Başın yüz kısmı dışında kalan yerlerini sımsıkı kapatan ve kapatmasına özen
gösterilen biçimi ile başörtüsü laikliğe aykırı bir ideolojinin simgesi olarak
kullanılmaktadır. Türbanda ise böyle bağnaz bir kapalılık görünümü
bulunmamaktadır. Bu nedenle disiplin kurulunca başörtüsünün türban sayılmaması
yerindedir.”
1989:
Çağdaş kıyafet değil:
“Başörtüsü; günümüz insanı için
çağdaş bir kıyafet olmadığından anılan yönetmelik kuralı gereğince davacının
eylemi kınama cezasını gerektirmektedir.”
1992:
Türban da örtü de yasak:
“Böylece Anayasa’ya
aykırılığı saptanmış olan boyun ve saçların başörtüsü ve türbanla kapatılması
durumu kılık kıyafet serbestisi dışında tutulmaktadır”2
2006:
Sokakta da yasak kararı (Yukarıdaki Danıştay Kararı)

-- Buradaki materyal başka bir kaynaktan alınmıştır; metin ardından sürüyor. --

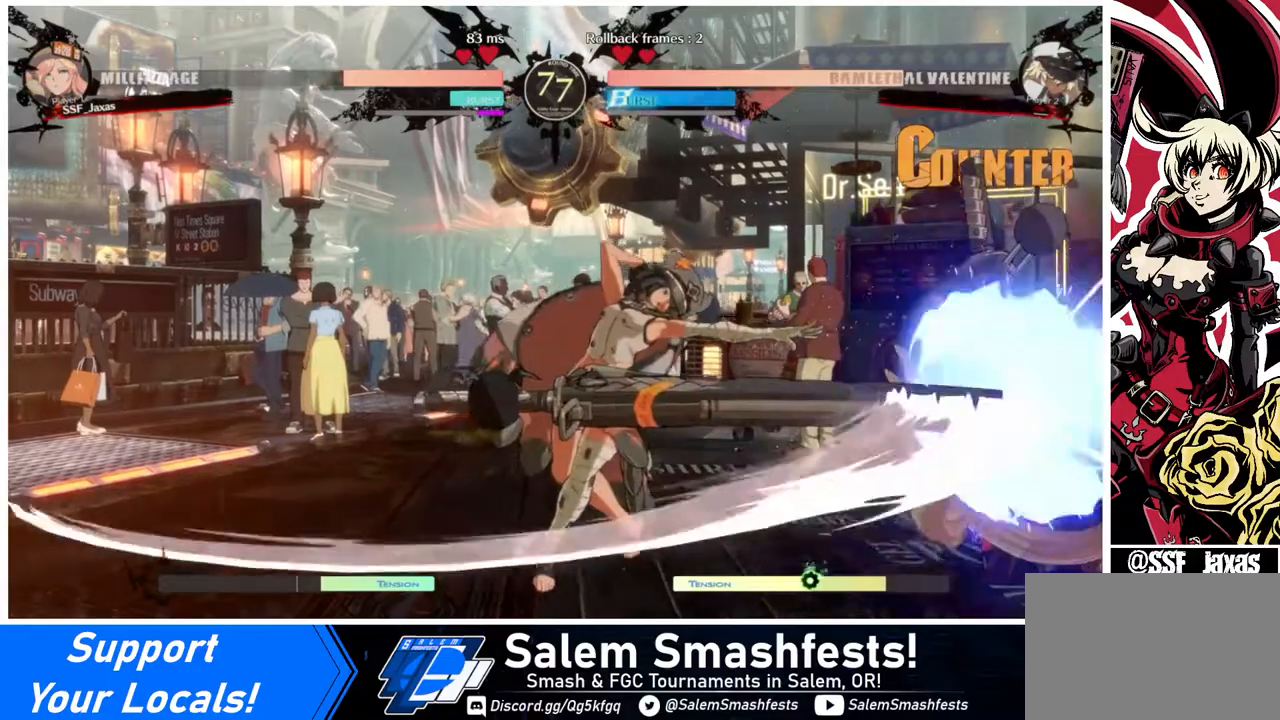
{"buttons": [], "events": [[360, "DPAD_DOWN", "up"], [400, "DPAD_RIGHT", "up"], [440, "DPAD_LEFT", "down"], [440, "DPAD_UP", "down"], [480, "DPAD_LEFT", "up"], [480, "DPAD_UP", "up"], [480, "L1", "down"], [520, "L1", "up"]]}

Görülebileceği gibi Danıştay, bir stratejiyi adım adım uygulayarak milletin yolu üzerine her seferinde ustaca mayınlar döşemektedir.
Birinci Mayın: Kamusal Alan Hayatın Her Alanıdır
Danıştay’ın bu kararından önce Kamusal Alan sadece devlet daireleri olarak tanımlanıyordu. Devlet dairelerinde hizmet sunanların başörtülü olamayacağı ancak hizmet alanların başörtülü olabileceği iddia ediliyordu. Sokakta başörtüsüne kimsenin karışmadığı tekrarlanıp duruyordu.

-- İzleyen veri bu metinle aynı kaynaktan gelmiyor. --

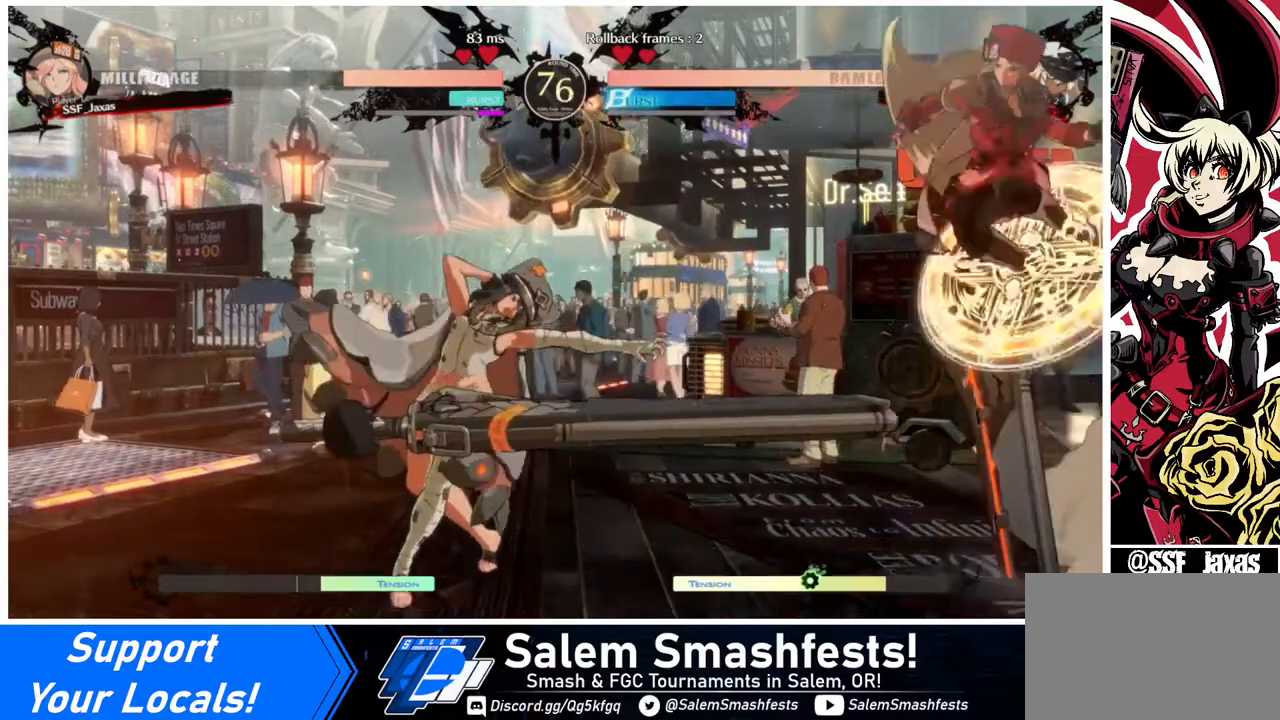
{"buttons": [], "events": [[320, "R1", "down"], [480, "R1", "up"]]}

Daha önce Devlet daireleri için tanımlanan kamusal alan kavramı, Danıştay’ın bu kararı ile genişletilerek hayatın tümüne yaygınlaştırılmıştır.

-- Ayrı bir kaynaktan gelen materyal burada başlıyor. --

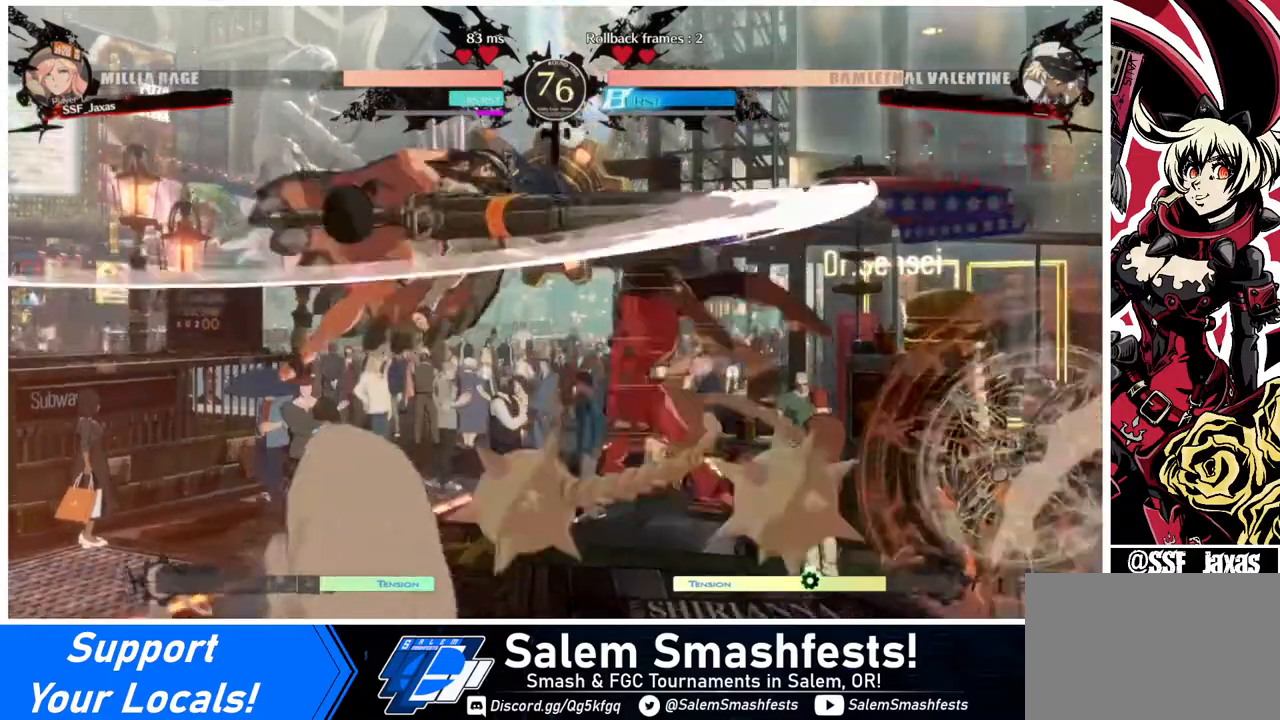
{"buttons": ["R2", "DPAD_DOWN"], "events": [[280, "DPAD_LEFT", "down"], [360, "DPAD_DOWN", "down"], [360, "DPAD_LEFT", "up"], [360, "SQUARE", "down"], [440, "SQUARE", "up"], [480, "R2", "down"]]}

Gözden kaçmaması gereken bir
nokta da, Danıştay’ın bu kararında yalnız olmayıp YÖK ve CHP ile birlikte ortak
hareket ettiğidir. Türkiye’de ilk kez sokağı içeren bir kamusal alan tanımlaması, YÖK başkanı Teziç tarafından Danıştay
kararından çok önce yapılmıştır. YÖK Başkanı, karardan sonra düşüncelerini aynı
şekilde tekrarlayarak karara destek vermiştir:
“Teziç: “Bir kör dövüşü
içinde bir kapı açmaya çalıştılar. Yargı yakaladı”… “Hukuki açıdan yol kesildi.
Artık hukuku zorlamamaları lazım” .
Soru: Peki bu karar kamusal
alan kavramını genişletmiyor mu? Sokakta türban takan bir kadına müdahale
imkanı yaratmıyor mu?
Teziç: “Hem evet hem de
hayır. Yolda yürüyorsunuz. Tesettürlü bir kadınsınız. Polis sizi tanımakta
güçlük çekiyorum dediği zaman yüzünüzü açmak zorundasınız. Sizi tanımakta
güçlük çekiyorum dediği anda orası kamusallaşır.”
Soru: Eviniz olsa bile mi?
Teziç: “Evet” Ama polis
teşekkür ederim deyip gittikten sonra yine özel alan olur.”
Soru: Danıştay, neden
sokakta taktığı türbana karışıyor?
Teziç: “Laik demokratik
cumhuriyette kamusal hizmet bir kişinin tarafsız kimliğini yansıtır. Dini ve
siyasi sembol taşımasını engeller.”
Soru: Özel hayatında da mı?
Teziç: “Evet. Bir yargıç
kürsüde başı açık olup, pazara türbanlı gidemez. Bu benim inanç alanım, özgür
alanım diyemez. Anayasa Mahkemesi başkanımızı pazarda türbanlı görmek devleti
sarsar. Bir öğretmen de okulda başı açık, pazara çıkınca türbanlı olamaz...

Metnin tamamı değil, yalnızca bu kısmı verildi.